Introduction to Terminal Security and the SACG

The terminal security concept is a supplement to the concept of common firewalls defending against the extranet security risks to prevent increasing potential intranet security risks.

With the development of networks and the prevailing of firewall devices, the main source of the network security risks among enterprises is changed from the extranet to the intranet, including:

• Illegitimate terminals and unauthorized terminals access the service system in the following cases:

  • Non-private terminal devices access the intranet.
  • Illegitimate users adopt the devices of the enterprise to access the intranet.
  • Legitimate users access unauthorized network resources.

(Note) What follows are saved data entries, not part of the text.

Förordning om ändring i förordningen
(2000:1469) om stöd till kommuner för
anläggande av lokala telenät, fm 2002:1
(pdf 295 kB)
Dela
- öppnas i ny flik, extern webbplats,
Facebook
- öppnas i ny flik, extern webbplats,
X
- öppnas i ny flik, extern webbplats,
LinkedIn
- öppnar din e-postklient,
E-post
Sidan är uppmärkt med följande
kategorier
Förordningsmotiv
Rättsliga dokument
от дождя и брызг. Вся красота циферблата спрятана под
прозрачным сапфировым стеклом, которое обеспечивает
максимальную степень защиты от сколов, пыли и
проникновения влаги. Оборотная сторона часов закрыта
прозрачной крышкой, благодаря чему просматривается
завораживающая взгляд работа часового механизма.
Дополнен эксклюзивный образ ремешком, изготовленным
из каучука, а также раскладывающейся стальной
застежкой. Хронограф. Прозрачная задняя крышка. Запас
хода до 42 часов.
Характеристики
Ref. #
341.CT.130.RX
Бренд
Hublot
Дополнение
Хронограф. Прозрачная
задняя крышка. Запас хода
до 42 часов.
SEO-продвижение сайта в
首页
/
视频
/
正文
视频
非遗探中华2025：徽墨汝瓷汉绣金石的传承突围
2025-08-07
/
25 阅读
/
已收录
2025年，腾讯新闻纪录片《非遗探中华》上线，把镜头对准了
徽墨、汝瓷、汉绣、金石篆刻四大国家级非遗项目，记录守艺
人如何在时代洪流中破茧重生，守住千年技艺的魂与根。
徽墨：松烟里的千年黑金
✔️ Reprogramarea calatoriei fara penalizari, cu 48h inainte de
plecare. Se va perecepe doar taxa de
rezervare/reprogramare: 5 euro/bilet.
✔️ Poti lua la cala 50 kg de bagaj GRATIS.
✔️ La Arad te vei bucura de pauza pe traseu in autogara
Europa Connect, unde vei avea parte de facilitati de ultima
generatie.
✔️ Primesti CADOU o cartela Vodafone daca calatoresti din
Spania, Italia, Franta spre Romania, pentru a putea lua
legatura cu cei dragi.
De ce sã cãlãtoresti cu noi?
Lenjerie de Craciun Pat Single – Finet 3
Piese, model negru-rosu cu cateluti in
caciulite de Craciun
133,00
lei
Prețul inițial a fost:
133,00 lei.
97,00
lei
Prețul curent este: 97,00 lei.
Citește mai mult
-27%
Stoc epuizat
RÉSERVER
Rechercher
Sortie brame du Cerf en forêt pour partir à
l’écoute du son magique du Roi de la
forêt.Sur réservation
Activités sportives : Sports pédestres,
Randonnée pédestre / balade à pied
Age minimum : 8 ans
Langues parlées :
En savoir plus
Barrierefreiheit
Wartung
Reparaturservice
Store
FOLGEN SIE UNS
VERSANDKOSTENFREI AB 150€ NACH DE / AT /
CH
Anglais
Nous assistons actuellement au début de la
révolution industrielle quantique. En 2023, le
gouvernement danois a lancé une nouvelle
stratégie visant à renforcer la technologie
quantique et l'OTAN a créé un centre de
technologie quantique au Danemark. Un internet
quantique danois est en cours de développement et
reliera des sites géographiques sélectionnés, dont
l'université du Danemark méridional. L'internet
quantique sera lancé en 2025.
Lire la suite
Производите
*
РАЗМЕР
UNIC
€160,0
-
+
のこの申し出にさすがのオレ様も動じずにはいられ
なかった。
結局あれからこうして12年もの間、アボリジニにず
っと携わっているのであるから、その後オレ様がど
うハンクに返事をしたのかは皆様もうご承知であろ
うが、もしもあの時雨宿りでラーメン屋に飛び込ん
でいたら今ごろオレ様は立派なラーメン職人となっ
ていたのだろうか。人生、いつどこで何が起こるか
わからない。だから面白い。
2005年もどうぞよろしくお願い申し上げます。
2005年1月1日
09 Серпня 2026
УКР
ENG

• Insecure terminals spread viruses.

• Terminals are of a large number, systems are complex, and employee violations cannot be monitored.

The SACG interworking solution is proposed to solve the previous problems. The SACG interworking solution divides the network into the following domains:

• User domain

  Including all terminal devices accessing the intranet, for example, desktops, laptops, and personnel on business trip, regional offices, and partners adopting the Internet for access.

• Network domain

  The network domain comprises network devices for traffic forwarding. It bears service traffic, and interconnects networks. The SACG is deployed in this domain

• Pre-authentication domain

  The pre-authentication domain can be accessed by terminal devices before authentication is complete. The domain mainly implements authentication, authorization, policy management, and patch delivery on terminals and users. Most components of the SACG interworking solution are deployed in this domain.

• Controlled domain

  The controlled domain can be accessed by terminals after authentication is complete. Controlled domains are divided into the following types:

  • Isolation domain

    Isolation domain can be accessed by terminal hosts that pass identity authentication but not the authorization. Generally, the resources (for example, the patch server and anti-virus server) that can help terminal users mitigate potential security risks are deployed in this domain.

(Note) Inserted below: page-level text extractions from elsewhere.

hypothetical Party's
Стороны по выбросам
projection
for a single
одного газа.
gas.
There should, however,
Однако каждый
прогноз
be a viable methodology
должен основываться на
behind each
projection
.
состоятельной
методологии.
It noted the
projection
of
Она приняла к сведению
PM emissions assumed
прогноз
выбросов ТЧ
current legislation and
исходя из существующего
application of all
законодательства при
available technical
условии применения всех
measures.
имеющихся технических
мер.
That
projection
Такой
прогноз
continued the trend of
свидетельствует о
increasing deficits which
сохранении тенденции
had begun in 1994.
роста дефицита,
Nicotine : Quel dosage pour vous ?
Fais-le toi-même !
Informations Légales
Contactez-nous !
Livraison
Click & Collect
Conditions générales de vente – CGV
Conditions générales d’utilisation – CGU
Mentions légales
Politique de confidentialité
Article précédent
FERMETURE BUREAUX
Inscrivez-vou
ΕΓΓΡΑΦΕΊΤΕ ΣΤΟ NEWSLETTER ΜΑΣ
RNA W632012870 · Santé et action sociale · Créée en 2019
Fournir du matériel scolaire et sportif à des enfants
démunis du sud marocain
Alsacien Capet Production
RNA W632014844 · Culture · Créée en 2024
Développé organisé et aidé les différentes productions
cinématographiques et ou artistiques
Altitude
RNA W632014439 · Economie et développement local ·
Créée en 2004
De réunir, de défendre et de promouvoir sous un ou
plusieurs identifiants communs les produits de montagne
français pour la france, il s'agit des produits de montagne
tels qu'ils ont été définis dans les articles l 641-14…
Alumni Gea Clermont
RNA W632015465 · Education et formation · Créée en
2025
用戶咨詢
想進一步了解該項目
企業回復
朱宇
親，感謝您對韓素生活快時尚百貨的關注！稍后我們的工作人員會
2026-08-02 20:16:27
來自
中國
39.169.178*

  • Post-authentication domain

    The core resources of an enterprise are deployed in its post-authentication domain. Therefore, terminals and users can access the security zones corresponding to their permissions only after passing authentication and authorization.

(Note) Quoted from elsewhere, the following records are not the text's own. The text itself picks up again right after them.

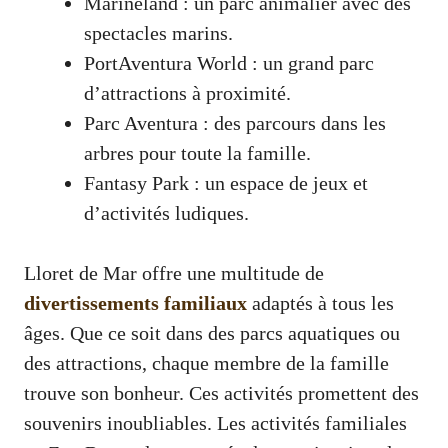
Marineland : un parc animalier avec des
spectacles marins.
PortAventura World : un grand parc
d’attractions à proximité.
Parc Aventura : des parcours dans les
arbres pour toute la famille.
Fantasy Park : un espace de jeux et
d’activités ludiques.
Lloret de Mar offre une multitude de
divertissements familiaux
adaptés à tous les
âges. Que ce soit dans des parcs aquatiques ou
des attractions, chaque membre de la famille
trouve son bonheur. Ces activités promettent des
souvenirs inoubliables. Les activités familiales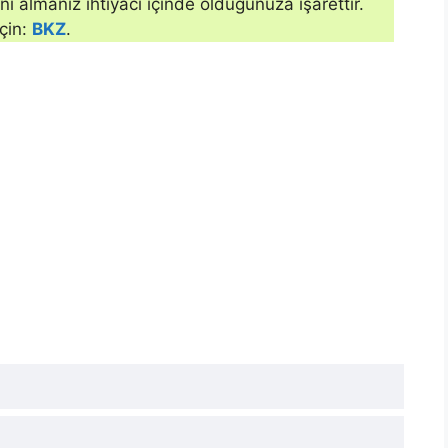
ni almanız ihti­yacı içinde olduğunuza işarettir.
çin:
BKZ
.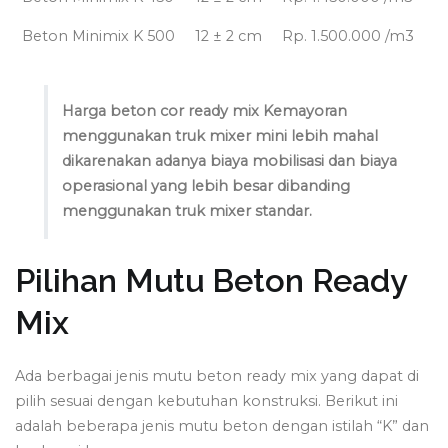
Beton Minimix K 500
12 ± 2 cm
Rp. 1.500.000 /m3
Harga beton cor ready mix Kemayoran
menggunakan truk mixer mini lebih mahal
dikarenakan adanya biaya mobilisasi dan biaya
operasional yang lebih besar dibanding
menggunakan truk mixer standar.
Pilihan Mutu Beton Ready
Mix
Ada berbagai jenis mutu beton ready mix yang dapat di
pilih sesuai dengan kebutuhan konstruksi. Berikut ini
adalah beberapa jenis mutu beton dengan istilah “K” dan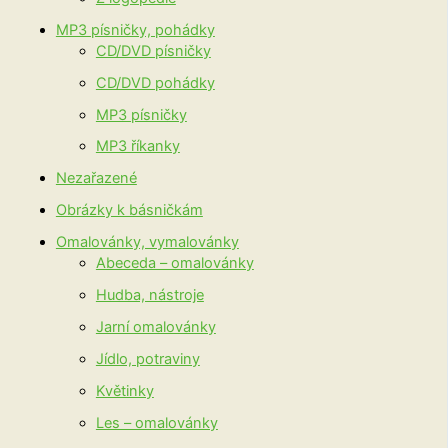
MP3 písničky, pohádky
CD/DVD písničky
CD/DVD pohádky
MP3 písničky
MP3 říkanky
Nezařazené
Obrázky k básničkám
Omalovánky, vymalovánky
Abeceda – omalovánky
Hudba, nástroje
Jarní omalovánky
Jídlo, potraviny
Květinky
Les – omalovánky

Figure 1 shows the typical networking diagram of the SACG interworking solution.

Main working procedure of the SACG interworking solution is as follows:

1. The terminal accesses the network and initiates an authentication request.
2. The SACG forwards the received authentication request to the Service Controller of the server. In addition, the SACG prohibits the terminal that does not pass authentication and authorization from accessing the post-authentication domain.
3. The Agile Controller system implements the check on permissions and terminal security. If security vulnerabilities exist on the terminal, the Agile Controller system grants the device the permission of accessing the isolation domain, so that the terminal can download the patch or virus library. After security vulnerabilities are repaired, the Agile Controller system determines whether to allow the terminal to access the post-authentication domain and which post-authentication domain to be accessed.
4. The Agile Controller system delivers the access control policy that is generated for the terminal to the SACG.
5. The SACG generates the corresponding forwarding policy according to the received policy, to detect whether allow the related terminal device accesses the post-authentication domain through the SACG or not.